Il semblait que les applications augmentaient notre capacité à choisir.
Dans de nombreux cas, c’est exactement le contraire. Elles ne servent que ceux qui les ont conçues.
Quel constat !
Je regrette fréquemment de les utiliser. La couverture de mon dernier livre a été conçue avec une intelligence artificielle, qui en réalité, n’est rien d’autre qu’un plagiat numérique de la propriété intellectuelle d’autres designers ayant auparavant mis leur effort pour réaliser ces idées.
Cette section est souvent piratée, au profit de milliardaires numériques.
Des millions de journalistes, concepteurs et photographes dans le monde rencontrent ce problème. La technologie ne représente pas toujours un progrès et peut parfois se révéler être un vol.
Pourquoi engager un créateur alors que quelques clics suffisent pour produire ce que l’on veut gratuitement ?
Les textes et images issus de ce processus peuvent être précieux, mais ils naissent du piratage des idées d’autrui. C’est comme aller manger un menu composé de plats volés, que vous obtenez gratuitement ou que le restaurant vous facture à ceux qui les ont volés. Cela ressemble également à la technologie qui pourrait priver les acteurs de leur emploi, ce qui a même motivé leur grève à Hollywood.
Comment prévenir le vol intellectuel ?
Il est nécessaire d’agir avant que le vol ne se produise. Nous devrions proposer des réglementations proactives pour nous protéger des algorithmes, tout comme un médicament ne peut être mis sur le marché sans un processus d’approbation long et rigoureux.
Suffirait-il d’un tel processus ?
Nous proposons la création d’un label de « Technologie numérique d’intérêt public » conçu pour servir tout le monde et non seulement les entreprises qui en bénéficient. Il existe des chatbots, par exemple, qui engendrent des addictions et des dépressions chez leurs utilisateurs. S’ils avaient été conçus pour servir et non pour générer des revenus, ils ne seraient pas néfastes.
Pensez-vous qu’il n’est pas trop tard et qu’il y a déjà trop d’argent en jeu pour y parvenir ?
Combien a coûté l’inclusion des ceintures de sécurité dans les voitures ? Et l’interdiction du tabagisme dans les lieux publics ? L’ancien gouverneur du Michigan, avant son mandat, concevait des algorithmes et en a implanté un dans l’État qui déterminait qui pouvait recevoir des allocations sociales. Cet algorithme a rejeté 95 % des demandes comme frauduleuses.
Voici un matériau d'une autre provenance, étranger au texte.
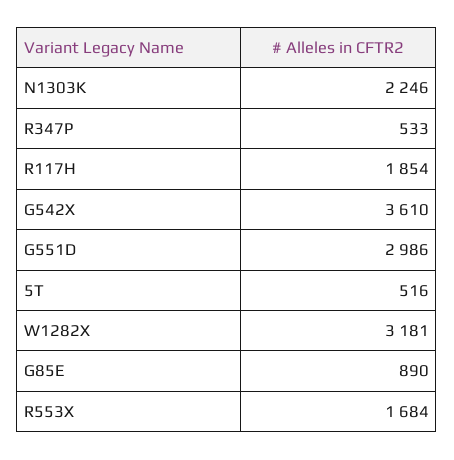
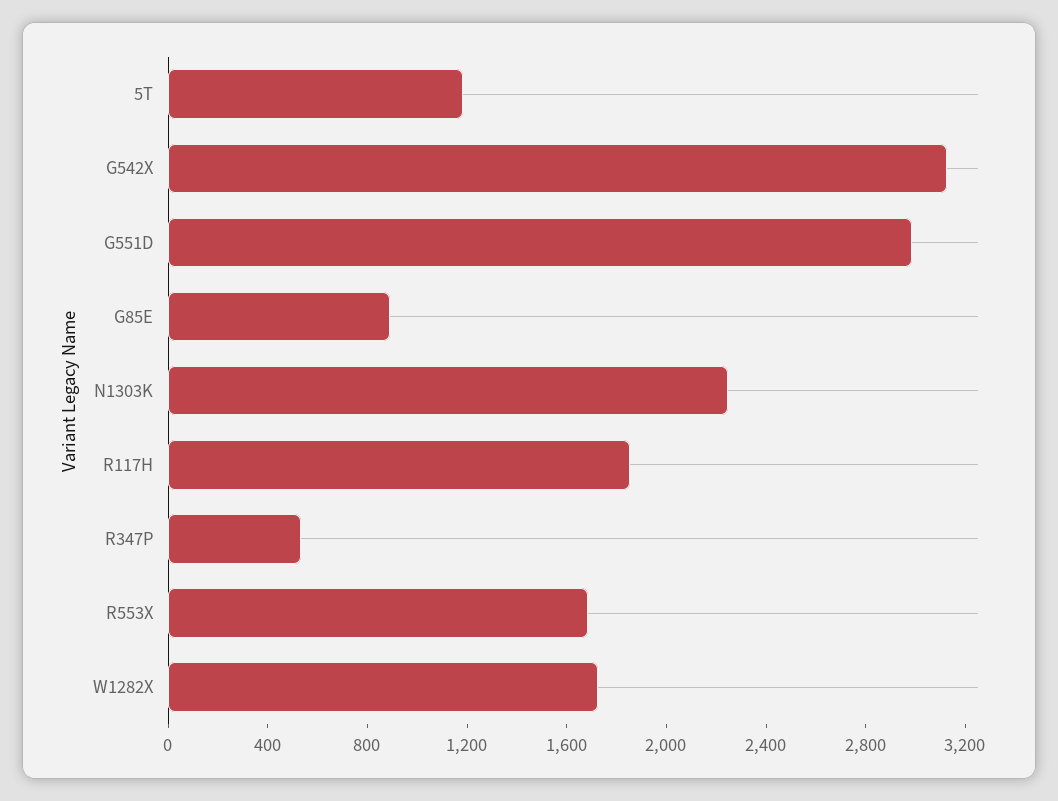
  {
    "N1303K": 2246,
    "R347P": 533,
    "R117H": 1854,
-   "G542X": 3610,
+   "G542X": 3100,
    "G551D": 2986,
-   "5T": 516,
+   "5T": 1200,
-   "W1282X": 3181,
+   "W1282X": 1700,
    "G85E": 890,
    "R553X": 1684
  }

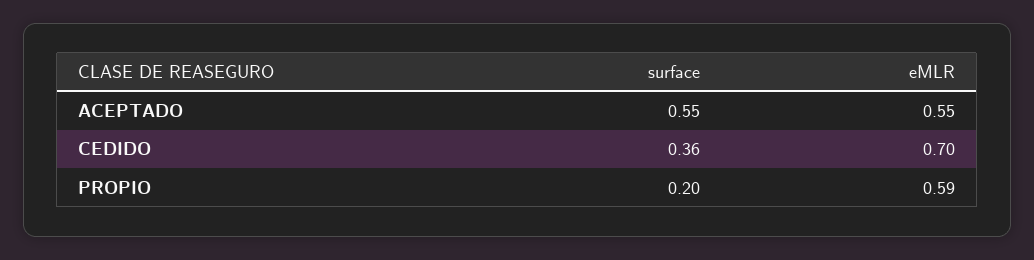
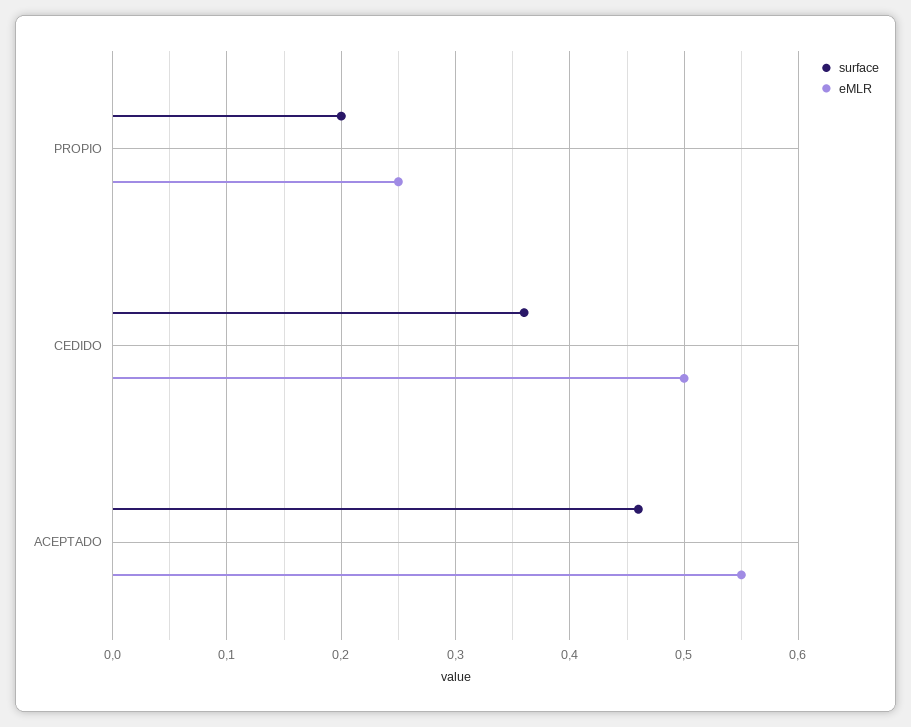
  {
    "surface": {
-     "ACEPTADO": 0.55,
+     "ACEPTADO": 0.46,
      "CEDIDO": 0.36,
      "PROPIO": 0.2
    },
    "eMLR": {
      "ACEPTADO": 0.55,
-     "CEDIDO": 0.7,
+     "CEDIDO": 0.5,
-     "PROPIO": 0.59
+     "PROPIO": 0.25
    }
  }

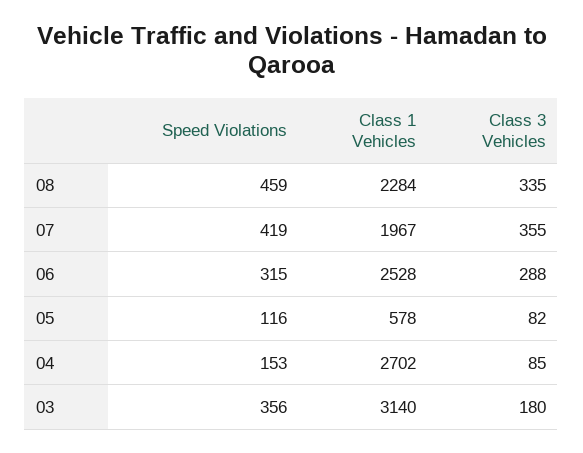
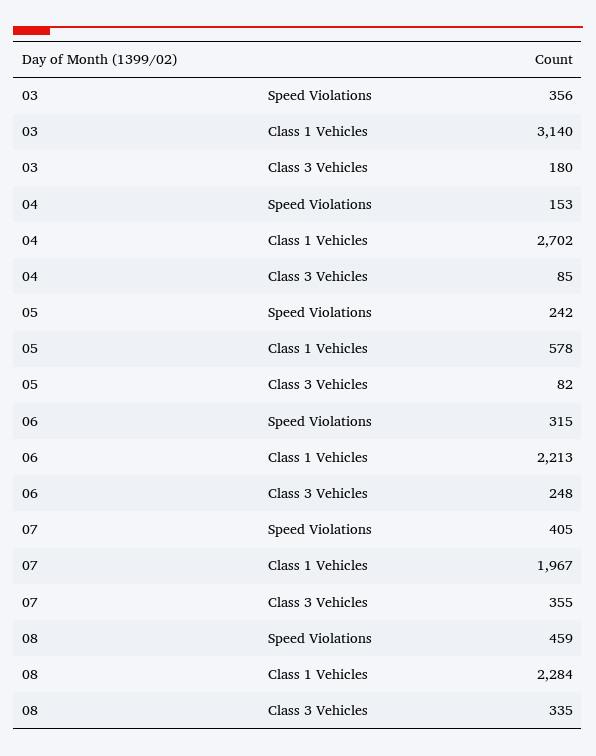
  {
    "Speed Violations": {
      "08": 459,
-     "07": 419,
+     "07": 405,
      "06": 315,
-     "05": 116,
+     "05": 242,
      "04": 153,
      "03": 356
    },
    "Class 1 Vehicles": {
      "08": 2284,
      "07": 1967,
-     "06": 2528,
+     "06": 2213,
      "05": 578,
      "04": 2702,
      "03": 3140
    },
    "Class 3 Vehicles": {
      "08": 335,
      "07": 355,
-     "06": 288,
+     "06": 248,
      "05": 82,
      "04": 85,
      "03": 180
    }
  }

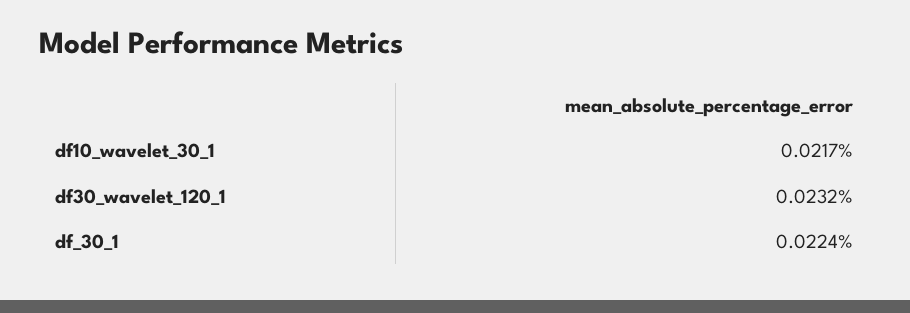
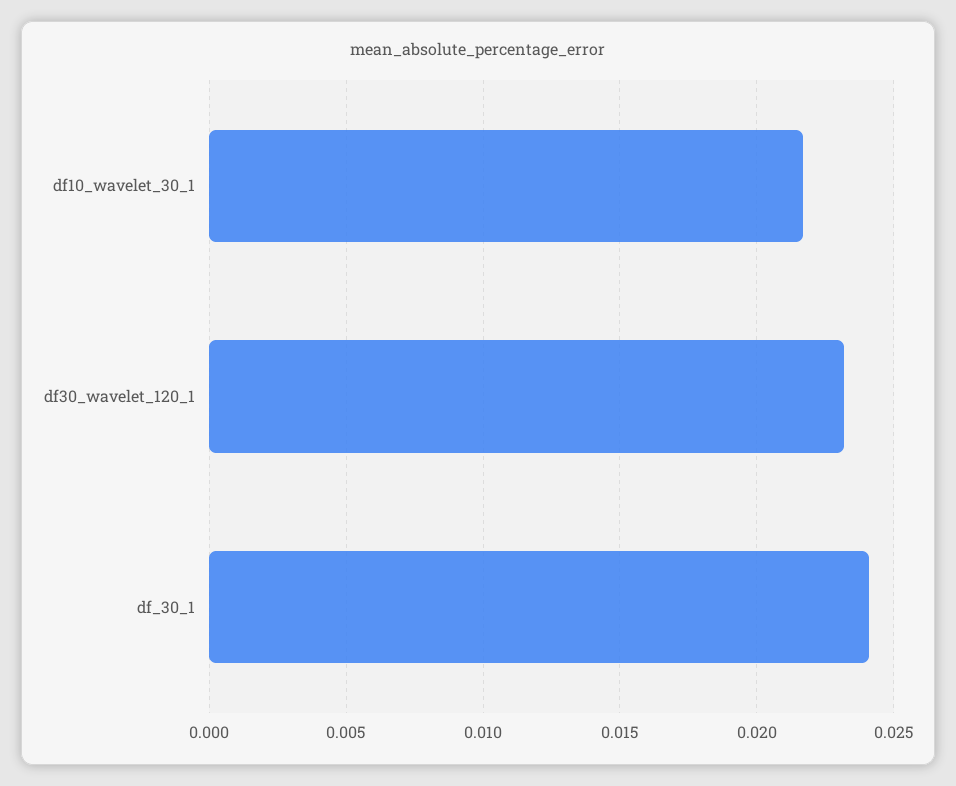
  {
    "df10_wavelet_30_1": 0.0217,
    "df30_wavelet_120_1": 0.0232,
-   "df_30_1": 0.0224
+   "df_30_1": 0.024
  }

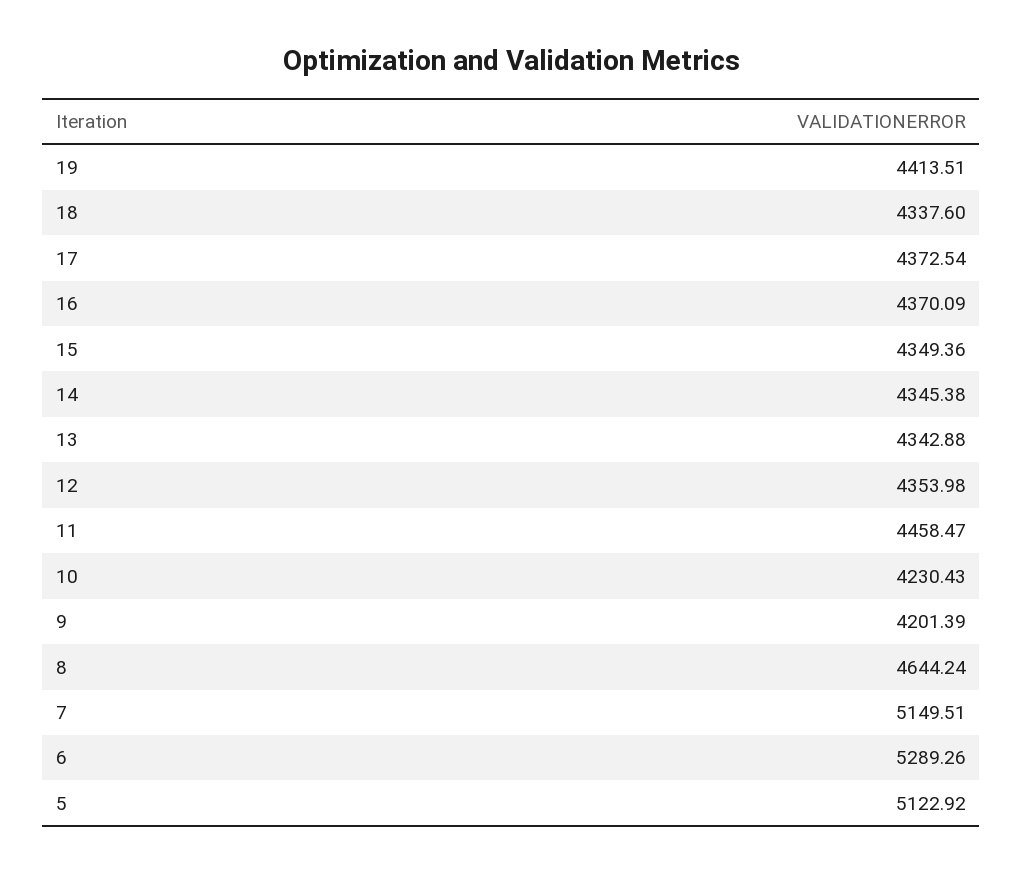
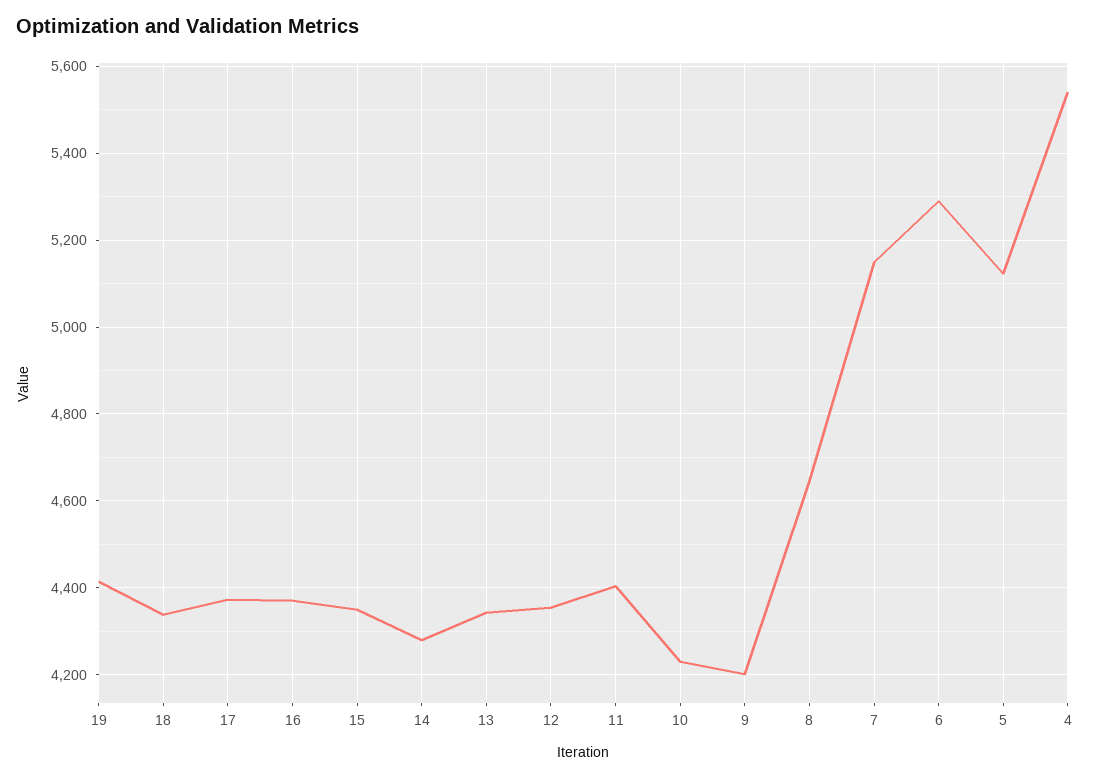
  {
    "19": 4413.51,
    "18": 4337.6,
    "17": 4372.54,
    "16": 4370.09,
    "15": 4349.36,
-   "14": 4345.38,
+   "14": 4280,
    "13": 4342.88,
    "12": 4353.98,
-   "11": 4458.47,
+   "11": 4400,
    "10": 4230.43,
    "9": 4201.39,
    "8": 4644.24,
    "7": 5149.51,
    "6": 5289.26,
-   "5": 5122.92
+   "5": 5122.92,
+   "4": 5540
  }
Cela permet de réduire le déficit public.
Cela a été tragique pour des milliers de citoyens qui se sont retrouvés à la rue à cause d’une case laissée vide, de l’utilisation d’initiales ou d’une majuscule mal placée…
La technologie ne crée-t-elle pas d’opportunités ?
C’est ce que l’on nous vend : une intelligence artificielle qui soignera, des robots qui effectueront les tâches ménagères… Mais, aujourd’hui encore, elle sert à ne pas vous octroyer un prêt si l’algorithme découvre que vous souffrez d’un cancer. Actuellement, la valorisation des « sept géants » numériques en bourse dépasse le budget de la plupart des pays.
Mon opinion
Dans un monde où la numérisation devient omniprésente, je crois qu’il est primordial de reconsidérer notre relation avec la technologie. Alors que certains avancent que la technologie enrichit nos vies, il est essentiel de reconnaître qu’elle apporte aussi son lot de défis, notamment en matière d’accessibilité et d’inclusivité. Les algorithmes créés pour simplifier nos choix peuvent parfois renforcer des biais préexistants et exclure des groupes déjà vulnérables. Ainsi, promouvoir une régulation proactive, élaborée pour protéger tous les utilisateurs, pourrait s’avérer indispensable pour créer un environnement numérique plus équitable et respectueux.
- Source image(s) : www.lavanguardia.com
- Source : https://www.lavanguardia.com/lacontra/20241216/10204617/tecnologia-digital-siempre-progreso-veces-robo.html
Marine Martin, originaire de l’île Maurice, a débuté sa carrière comme conseillère bancaire avant de se faire un nom à New York. Passionnée par les marchés financiers internationaux, elle se spécialise dans les domaines de la banque, de la finance et du trading.